▸ Task:
You are to retype all of the data exactly as it appears.

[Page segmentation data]

= Beginning of Section =

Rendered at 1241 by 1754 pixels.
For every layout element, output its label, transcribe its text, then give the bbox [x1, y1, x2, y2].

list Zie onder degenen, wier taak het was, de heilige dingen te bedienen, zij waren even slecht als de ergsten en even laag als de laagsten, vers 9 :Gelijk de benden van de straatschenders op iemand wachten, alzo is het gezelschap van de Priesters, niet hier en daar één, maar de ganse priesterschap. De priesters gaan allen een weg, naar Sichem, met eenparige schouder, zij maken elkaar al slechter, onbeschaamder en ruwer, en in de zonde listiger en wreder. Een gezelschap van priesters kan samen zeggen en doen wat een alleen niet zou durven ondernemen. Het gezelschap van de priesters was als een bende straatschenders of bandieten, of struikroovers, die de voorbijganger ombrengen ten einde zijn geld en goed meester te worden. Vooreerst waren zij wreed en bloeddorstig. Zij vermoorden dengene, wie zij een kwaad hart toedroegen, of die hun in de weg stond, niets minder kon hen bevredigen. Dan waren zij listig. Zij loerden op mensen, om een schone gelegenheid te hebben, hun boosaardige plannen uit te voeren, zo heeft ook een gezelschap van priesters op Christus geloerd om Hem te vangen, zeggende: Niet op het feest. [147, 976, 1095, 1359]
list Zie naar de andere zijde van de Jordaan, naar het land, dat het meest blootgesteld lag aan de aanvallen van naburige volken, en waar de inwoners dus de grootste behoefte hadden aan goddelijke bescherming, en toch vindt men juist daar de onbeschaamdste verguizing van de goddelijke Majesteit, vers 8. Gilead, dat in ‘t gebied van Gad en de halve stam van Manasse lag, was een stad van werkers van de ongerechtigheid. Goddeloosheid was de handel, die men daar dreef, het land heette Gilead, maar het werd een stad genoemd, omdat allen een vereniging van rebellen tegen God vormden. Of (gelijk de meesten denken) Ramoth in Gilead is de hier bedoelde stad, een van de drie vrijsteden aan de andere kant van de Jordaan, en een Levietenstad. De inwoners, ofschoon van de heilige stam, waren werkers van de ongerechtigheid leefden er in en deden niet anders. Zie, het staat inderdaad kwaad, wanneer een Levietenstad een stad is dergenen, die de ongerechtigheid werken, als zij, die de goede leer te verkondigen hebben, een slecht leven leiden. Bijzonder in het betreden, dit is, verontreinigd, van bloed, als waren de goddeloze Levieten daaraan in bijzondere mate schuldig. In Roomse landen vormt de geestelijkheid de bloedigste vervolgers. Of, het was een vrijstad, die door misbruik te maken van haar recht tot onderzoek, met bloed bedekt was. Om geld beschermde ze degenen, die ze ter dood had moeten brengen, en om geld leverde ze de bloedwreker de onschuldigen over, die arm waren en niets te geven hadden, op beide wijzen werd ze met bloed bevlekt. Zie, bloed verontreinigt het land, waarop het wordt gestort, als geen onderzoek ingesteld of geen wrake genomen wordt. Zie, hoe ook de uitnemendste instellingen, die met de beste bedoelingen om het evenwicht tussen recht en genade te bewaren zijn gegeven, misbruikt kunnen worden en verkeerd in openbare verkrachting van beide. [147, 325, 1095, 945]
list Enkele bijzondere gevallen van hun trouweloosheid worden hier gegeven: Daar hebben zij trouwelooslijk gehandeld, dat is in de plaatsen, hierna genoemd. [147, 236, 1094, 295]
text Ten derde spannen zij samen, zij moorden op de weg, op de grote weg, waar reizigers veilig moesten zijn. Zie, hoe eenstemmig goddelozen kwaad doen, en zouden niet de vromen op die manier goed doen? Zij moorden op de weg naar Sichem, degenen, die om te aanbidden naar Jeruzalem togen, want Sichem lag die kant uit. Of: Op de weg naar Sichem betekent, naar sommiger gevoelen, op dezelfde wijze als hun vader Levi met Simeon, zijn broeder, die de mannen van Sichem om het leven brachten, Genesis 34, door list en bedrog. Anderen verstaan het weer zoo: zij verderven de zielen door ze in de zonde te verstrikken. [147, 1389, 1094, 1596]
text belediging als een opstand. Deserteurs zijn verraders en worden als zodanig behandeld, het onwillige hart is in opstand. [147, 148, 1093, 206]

= End of Section =

▸ Solution to this exercise:
Rendered at 1241 by 1754 pixels.
For every layout element, output its label, transcribe its text, then give the bbox [x1, y1, x2, y2].

list Zie onder degenen, wier taak het was, de heilige dingen te bedienen, zij waren even slecht als de ergsten en even laag als de laagsten, vers 9 :Gelijk de benden van de straatschenders op iemand wachten, alzo is het gezelschap van de Priesters, niet hier en daar één, maar de ganse priesterschap. De priesters gaan allen een weg, naar Sichem, met eenparige schouder, zij maken elkaar al slechter, onbeschaamder en ruwer, en in de zonde listiger en wreder. Een gezelschap van priesters kan samen zeggen en doen wat een alleen niet zou durven ondernemen. Het gezelschap van de priesters was als een bende straatschenders of bandieten, of struikroovers, die de voorbijganger ombrengen ten einde zijn geld en goed meester te worden. Vooreerst waren zij wreed en bloeddorstig. Zij vermoorden dengene, wie zij een kwaad hart toedroegen, of die hun in de weg stond, niets minder kon hen bevredigen. Dan waren zij listig. Zij loerden op mensen, om een schone gelegenheid te hebben, hun boosaardige plannen uit te voeren, zo heeft ook een gezelschap van priesters op Christus geloerd om Hem te vangen, zeggende: Niet op het feest. [147, 976, 1095, 1359]
list Zie naar de andere zijde van de Jordaan, naar het land, dat het meest blootgesteld lag aan de aanvallen van naburige volken, en waar de inwoners dus de grootste behoefte hadden aan goddelijke bescherming, en toch vindt men juist daar de onbeschaamdste verguizing van de goddelijke Majesteit, vers 8. Gilead, dat in ‘t gebied van Gad en de halve stam van Manasse lag, was een stad van werkers van de ongerechtigheid. Goddeloosheid was de handel, die men daar dreef, het land heette Gilead, maar het werd een stad genoemd, omdat allen een vereniging van rebellen tegen God vormden. Of (gelijk de meesten denken) Ramoth in Gilead is de hier bedoelde stad, een van de drie vrijsteden aan de andere kant van de Jordaan, en een Levietenstad. De inwoners, ofschoon van de heilige stam, waren werkers van de ongerechtigheid leefden er in en deden niet anders. Zie, het staat inderdaad kwaad, wanneer een Levietenstad een stad is dergenen, die de ongerechtigheid werken, als zij, die de goede leer te verkondigen hebben, een slecht leven leiden. Bijzonder in het betreden, dit is, verontreinigd, van bloed, als waren de goddeloze Levieten daaraan in bijzondere mate schuldig. In Roomse landen vormt de geestelijkheid de bloedigste vervolgers. Of, het was een vrijstad, die door misbruik te maken van haar recht tot onderzoek, met bloed bedekt was. Om geld beschermde ze degenen, die ze ter dood had moeten brengen, en om geld leverde ze de bloedwreker de onschuldigen over, die arm waren en niets te geven hadden, op beide wijzen werd ze met bloed bevlekt. Zie, bloed verontreinigt het land, waarop het wordt gestort, als geen onderzoek ingesteld of geen wrake genomen wordt. Zie, hoe ook de uitnemendste instellingen, die met de beste bedoelingen om het evenwicht tussen recht en genade te bewaren zijn gegeven, misbruikt kunnen worden en verkeerd in openbare verkrachting van beide. [147, 325, 1095, 945]
list Enkele bijzondere gevallen van hun trouweloosheid worden hier gegeven: Daar hebben zij trouwelooslijk gehandeld, dat is in de plaatsen, hierna genoemd. [147, 236, 1094, 295]
text Ten derde spannen zij samen, zij moorden op de weg, op de grote weg, waar reizigers veilig moesten zijn. Zie, hoe eenstemmig goddelozen kwaad doen, en zouden niet de vromen op die manier goed doen? Zij moorden op de weg naar Sichem, degenen, die om te aanbidden naar Jeruzalem togen, want Sichem lag die kant uit. Of: Op de weg naar Sichem betekent, naar sommiger gevoelen, op dezelfde wijze als hun vader Levi met Simeon, zijn broeder, die de mannen van Sichem om het leven brachten, Genesis 34, door list en bedrog. Anderen verstaan het weer zoo: zij verderven de zielen door ze in de zonde te verstrikken. [147, 1389, 1094, 1596]
text belediging als een opstand. Deserteurs zijn verraders en worden als zodanig behandeld, het onwillige hart is in opstand. [147, 148, 1093, 206]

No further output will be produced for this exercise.